Publié le 2 oct. 2019  

 

Le gouvernement continue de revoir à la baisse ses ambitions budgétaires. Le déficit est désormais attendu à 1,5 % du PIB en 2022, selon les documents attachés au  projet de loi de finances pour 2020 mis en ligne ce mardi. Ce chiffre marque un recul  par rapport aux prévisions d’avril dernier (- 1,2 % du PIB), sans parler du retour à l’équilibre qui avait été promis par Bercy il y a dix-huit mois. Il n’est toutefois pas surprenant, dans la mesure où  l’objectif pour 2020 avait déjà été revu (- 2,2 % contre – 2 % initialement) pour tenir compte du coût des mesures prises en réponse à la crise des « gilets jaunes ».

Certaines hypothèses retenues par l’exécutif pour aboutir à ce nouveau solde budgétaire seront regardées avec attention.
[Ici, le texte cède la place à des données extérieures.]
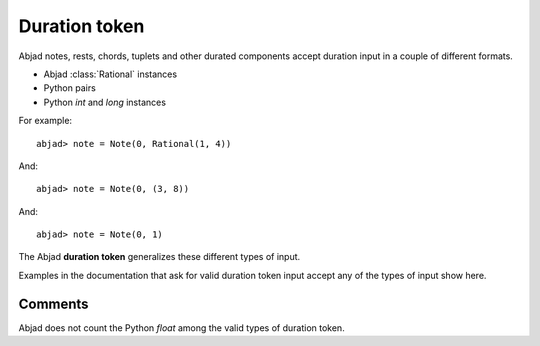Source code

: Duration token
==============



Abjad notes, rests, chords, tuplets and other durated components accept duration input in a couple of different formats.

* Abjad :class:`Rational` instances
* Python pairs
* Python `int` and `long` instances

For example:

::

   abjad> note = Note(0, Rational(1, 4))

.. image:: images/example1.png

And:

::

   abjad> note = Note(0, (3, 8))

.. image:: images/example2.png

And:

::

   abjad> note = Note(0, 1)

.. image:: images/example3.png


The Abjad **duration token** generalizes these different types of input.



Examples in the documentation that ask for valid duration token input accept any of the types of input show here.



Comments
--------

Abjad does not count the Python `float` among the valid types of duration token.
Bercy espère ainsi que la croissance se maintiendra en 2021 au même niveau qu’en 2020 (+ 1,3 %) avant de grimper à + 1,4 % en 2022 et 2023. Cette légère hausse serait notamment permise par un gain de la croissance potentielle du pays à partir de 2022, traduction des effets des réformes structurelles menées depuis 2017.

Efforts de fin de mandature

Pour tenir les cordons de la bourse, le gouvernement promet les efforts les plus importants  en matière de contrôle des dépenses en fin de mandature, à l’approche des élections, ce qui a de quoi laisser sceptique. Ainsi la croissance en volume (hors inflation) de la dépense publique passerait de + 0,7 % en 2019 et 2020 à + 0,5 % en 2021 et + 0,2 % en 2022. A cette échéance, cette dernière représenterait 52,3 % du PIB (55 % en 2017). Avec les baisses d’impôts engagées, le taux de prélèvements obligatoires passerait de 45,2 % du PIB en 2017 à 43,9 % du PIB en 2022.

Conséquence de cette dégradation des perspectives budgétaires, la dette devrait très peu refluer sur ce quinquennat. Celle-ci est attendue à 97,7 % du PIB en 2022 contre 98,4 % en 2017. Initialement, le gouvernement avait promis une baisse de 5 points de PIB en cinq ans.